Pas de quoi rassurer les habitants, associations et élus opposés à la construction de l’usine. « Cette décision est irresponsable, surtout dans le contexte de mégafeux et de sécheresse que connaît la Gironde en ce moment même », réagit Marc Porcheron, élu à Saint-Vivien-de-Médoc, une autre commune de l’estuaire. Plus de 2 millions de m3 d’eau devront être prélevés dans les nappes souterraines chaque année pour alimenter l’installation, dont les eaux d’élevage et de refroidissement seraient ensuite rejetées dans l’estuaire.
Le coanimateur du collectif Usine de saumons non merci voit dans cette décision « un déni scientifique et démocratique ». Il pointe notamment l’avis défavorable rendu par le Conseil scientifique de l’estuaire de la Gironde, mais aussi la participation inédite à l’enquête publique, au cours de laquelle une grande majorité d’avis défavorables a été exprimée.
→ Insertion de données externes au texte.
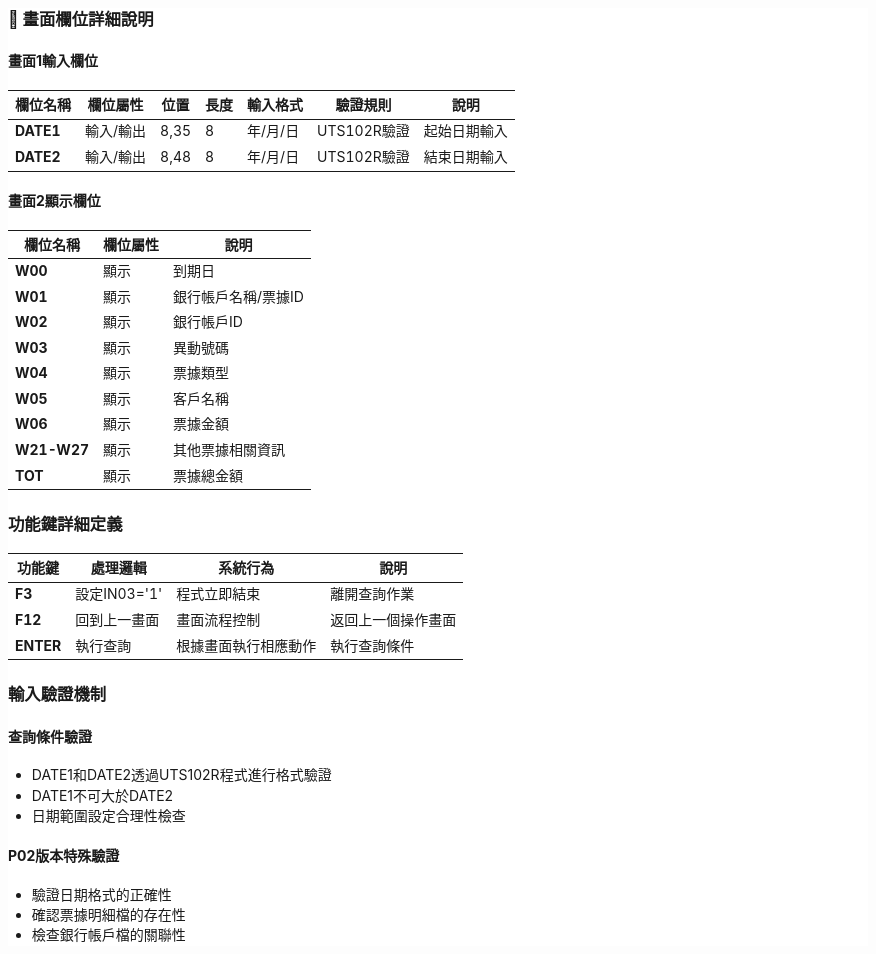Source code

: ### 🎯 畫面欄位詳細說明

#### 畫面1輸入欄位
| 欄位名稱 | 欄位屬性 | 位置 | 長度 | 輸入格式 | 驗證規則 | 說明 |
|----------|----------|------|------|----------|----------|------|
| **DATE1** | 輸入/輸出 | 8,35 | 8 | 年/月/日 | UTS102R驗證 | 起始日期輸入 |
| **DATE2** | 輸入/輸出 | 8,48 | 8 | 年/月/日 | UTS102R驗證 | 結束日期輸入 |

#### 畫面2顯示欄位
| 欄位名稱 | 欄位屬性 | 說明 |
|----------|----------|------|
| **W00** | 顯示 | 到期日 |
| **W01** | 顯示 | 銀行帳戶名稱/票據ID |
| **W02** | 顯示 | 銀行帳戶ID |
| **W03** | 顯示 | 異動號碼 |
| **W04** | 顯示 | 票據類型 |
| **W05** | 顯示 | 客戶名稱 |
| **W06** | 顯示 | 票據金額 |
| **W21-W27** | 顯示 | 其他票據相關資訊 |
| **TOT** | 顯示 | 票據總金額 |

### 功能鍵詳細定義

| 功能鍵 | 處理邏輯 | 系統行為 | 說明 |
|--------|----------|----------|------|
| **F3** | 設定IN03='1' | 程式立即結束 | 離開查詢作業 |
| **F12** | 回到上一畫面 | 畫面流程控制 | 返回上一個操作畫面 |
| **ENTER** | 執行查詢 | 根據畫面執行相應動作 | 執行查詢條件 |

### 輸入驗證機制

#### 查詢條件驗證
- DATE1和DATE2透過UTS102R程式進行格式驗證
- DATE1不可大於DATE2
- 日期範圍設定合理性檢查

#### P02版本特殊驗證
- 驗證日期格式的正確性
- 確認票據明細檔的存在性
- 檢查銀行帳戶檔的關聯性
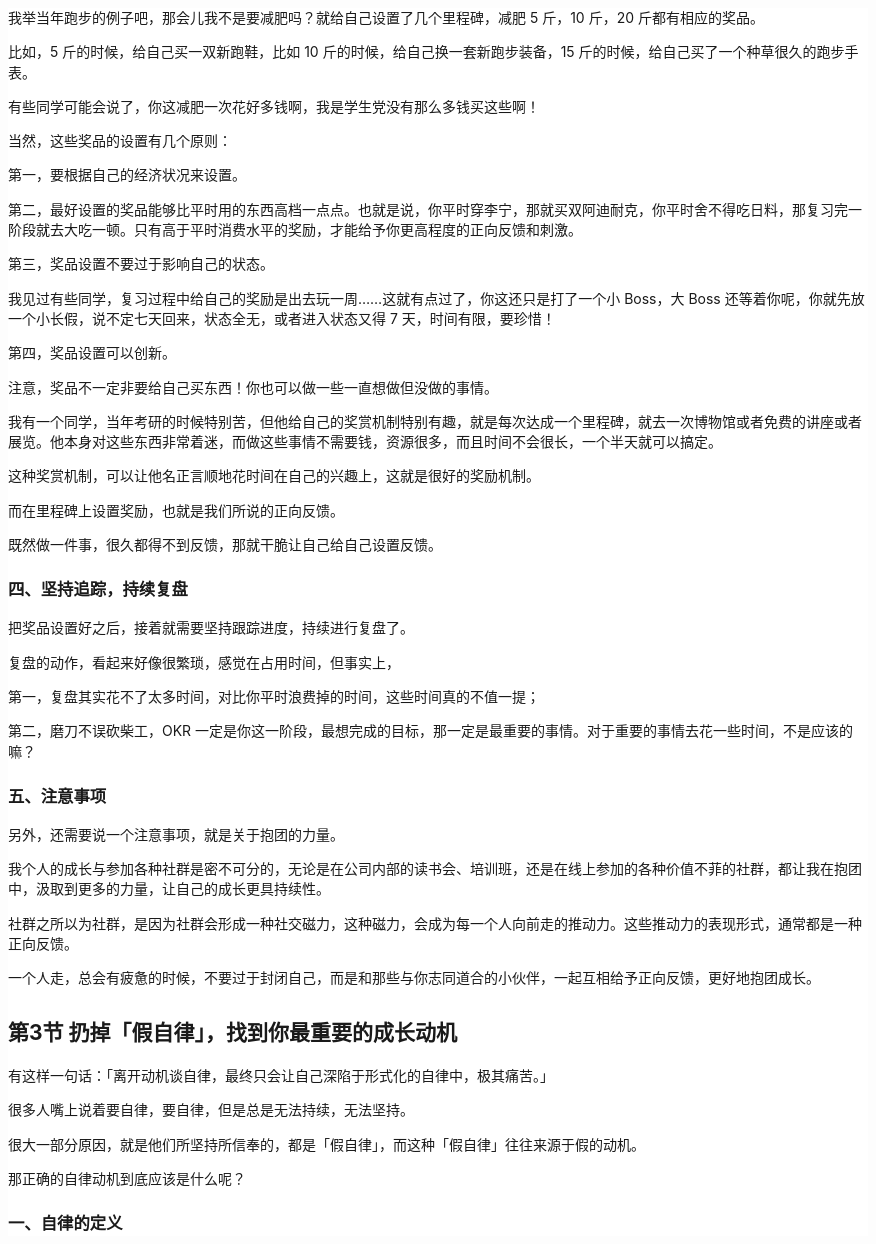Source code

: 我举当年跑步的例子吧，那会儿我不是要减肥吗？就给自己设置了几个里程碑，减肥 5 斤，10 斤，20 斤都有相应的奖品。

比如，5 斤的时候，给自己买一双新跑鞋，比如 10 斤的时候，给自己换一套新跑步装备，15 斤的时候，给自己买了一个种草很久的跑步手表。 

有些同学可能会说了，你这减肥一次花好多钱啊，我是学生党没有那么多钱买这些啊！

当然，这些奖品的设置有几个原则： 

第一，要根据自己的经济状况来设置。

第二，最好设置的奖品能够比平时用的东西高档一点点。也就是说，你平时穿李宁，那就买双阿迪耐克，你平时舍不得吃日料，那复习完一阶段就去大吃一顿。只有高于平时消费水平的奖励，才能给予你更高程度的正向反馈和刺激。

第三，奖品设置不要过于影响自己的状态。

我见过有些同学，复习过程中给自己的奖励是出去玩一周……这就有点过了，你这还只是打了一个小 Boss，大 Boss 还等着你呢，你就先放一个小长假，说不定七天回来，状态全无，或者进入状态又得 7 天，时间有限，要珍惜！

第四，奖品设置可以创新。

注意，奖品不一定非要给自己买东西！你也可以做一些一直想做但没做的事情。

我有一个同学，当年考研的时候特别苦，但他给自己的奖赏机制特别有趣，就是每次达成一个里程碑，就去一次博物馆或者免费的讲座或者展览。他本身对这些东西非常着迷，而做这些事情不需要钱，资源很多，而且时间不会很长，一个半天就可以搞定。

这种奖赏机制，可以让他名正言顺地花时间在自己的兴趣上，这就是很好的奖励机制。 

而在里程碑上设置奖励，也就是我们所说的正向反馈。

既然做一件事，很久都得不到反馈，那就干脆让自己给自己设置反馈。

### 四、坚持追踪，持续复盘

把奖品设置好之后，接着就需要坚持跟踪进度，持续进行复盘了。

复盘的动作，看起来好像很繁琐，感觉在占用时间，但事实上，

第一，复盘其实花不了太多时间，对比你平时浪费掉的时间，这些时间真的不值一提；

第二，磨刀不误砍柴工，OKR 一定是你这一阶段，最想完成的目标，那一定是最重要的事情。对于重要的事情去花一些时间，不是应该的嘛？

### 五、注意事项

另外，还需要说一个注意事项，就是关于抱团的力量。

我个人的成长与参加各种社群是密不可分的，无论是在公司内部的读书会、培训班，还是在线上参加的各种价值不菲的社群，都让我在抱团中，汲取到更多的力量，让自己的成长更具持续性。 

社群之所以为社群，是因为社群会形成一种社交磁力，这种磁力，会成为每一个人向前走的推动力。这些推动力的表现形式，通常都是一种正向反馈。

一个人走，总会有疲惫的时候，不要过于封闭自己，而是和那些与你志同道合的小伙伴，一起互相给予正向反馈，更好地抱团成长。

## 第3节 扔掉「假自律」，找到你最重要的成长动机

有这样一句话：「离开动机谈自律，最终只会让自己深陷于形式化的自律中，极其痛苦。」

很多人嘴上说着要自律，要自律，但是总是无法持续，无法坚持。

很大一部分原因，就是他们所坚持所信奉的，都是「假自律」，而这种「假自律」往往来源于假的动机。

那正确的自律动机到底应该是什么呢？

### 一、自律的定义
Le commissaire enquêteur avait malgré tout rendu un avis favorable, de même que le Conseil départemental de l’environnement et des risques sanitaires et technologiques (Coderst).
Cette autorisation intervient alors qu’une proposition de loi soutenue par une centaine de députés, déposée en mars 2025 mais qui n’a pas été examinée depuis à l’Assemblée nationale, réclame un moratoire de dix ans sur ces fermes-usines de saumons. Plusieurs associations ont d’ores et déjà annoncé leur intention de déposer un recours auprès du tribunal administratif de Bordeaux contre l’autorisation préfectorale.